(Input data begins)

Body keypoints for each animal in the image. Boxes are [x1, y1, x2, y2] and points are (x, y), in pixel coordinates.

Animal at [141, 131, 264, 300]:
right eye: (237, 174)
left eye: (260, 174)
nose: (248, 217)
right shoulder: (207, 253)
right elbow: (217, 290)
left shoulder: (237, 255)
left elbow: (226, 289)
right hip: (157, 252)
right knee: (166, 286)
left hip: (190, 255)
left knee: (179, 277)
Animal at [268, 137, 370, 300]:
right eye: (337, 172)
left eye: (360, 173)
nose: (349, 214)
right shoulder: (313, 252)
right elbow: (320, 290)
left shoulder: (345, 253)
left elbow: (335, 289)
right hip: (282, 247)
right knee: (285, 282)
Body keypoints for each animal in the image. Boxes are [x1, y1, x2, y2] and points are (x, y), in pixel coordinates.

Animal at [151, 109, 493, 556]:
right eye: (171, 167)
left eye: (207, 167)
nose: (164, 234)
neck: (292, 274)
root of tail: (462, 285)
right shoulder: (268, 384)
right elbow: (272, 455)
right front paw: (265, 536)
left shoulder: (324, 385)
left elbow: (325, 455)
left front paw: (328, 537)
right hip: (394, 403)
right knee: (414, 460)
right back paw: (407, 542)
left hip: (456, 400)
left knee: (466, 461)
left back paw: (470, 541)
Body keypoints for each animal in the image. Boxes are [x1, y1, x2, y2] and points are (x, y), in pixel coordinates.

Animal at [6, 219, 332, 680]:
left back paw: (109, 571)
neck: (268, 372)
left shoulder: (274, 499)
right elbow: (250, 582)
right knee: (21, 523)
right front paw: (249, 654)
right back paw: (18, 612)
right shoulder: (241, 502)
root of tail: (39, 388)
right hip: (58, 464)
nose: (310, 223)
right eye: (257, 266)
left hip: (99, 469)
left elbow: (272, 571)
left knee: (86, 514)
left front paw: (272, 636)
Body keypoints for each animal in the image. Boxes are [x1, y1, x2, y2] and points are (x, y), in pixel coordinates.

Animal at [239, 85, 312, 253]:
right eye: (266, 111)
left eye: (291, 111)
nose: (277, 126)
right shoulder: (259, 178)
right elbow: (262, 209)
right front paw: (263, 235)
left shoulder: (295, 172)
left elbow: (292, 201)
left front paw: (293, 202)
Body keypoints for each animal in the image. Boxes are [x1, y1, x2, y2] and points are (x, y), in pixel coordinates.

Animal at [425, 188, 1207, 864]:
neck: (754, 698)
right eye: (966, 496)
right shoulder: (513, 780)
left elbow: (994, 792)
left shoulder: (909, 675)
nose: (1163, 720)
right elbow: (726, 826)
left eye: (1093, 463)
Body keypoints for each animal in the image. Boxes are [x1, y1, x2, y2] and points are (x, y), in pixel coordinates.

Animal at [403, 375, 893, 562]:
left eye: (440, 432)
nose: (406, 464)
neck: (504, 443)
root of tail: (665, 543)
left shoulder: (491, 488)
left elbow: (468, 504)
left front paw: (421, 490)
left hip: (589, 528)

(Input data ends)

→ **Problem**
Could you return all lines from the data above that contain the string "front"?

→ **Exercise output**
right front paw: (265, 536)
left front paw: (328, 537)
right front paw: (249, 654)
left front paw: (272, 636)
right front paw: (263, 235)
left front paw: (293, 202)
left front paw: (421, 490)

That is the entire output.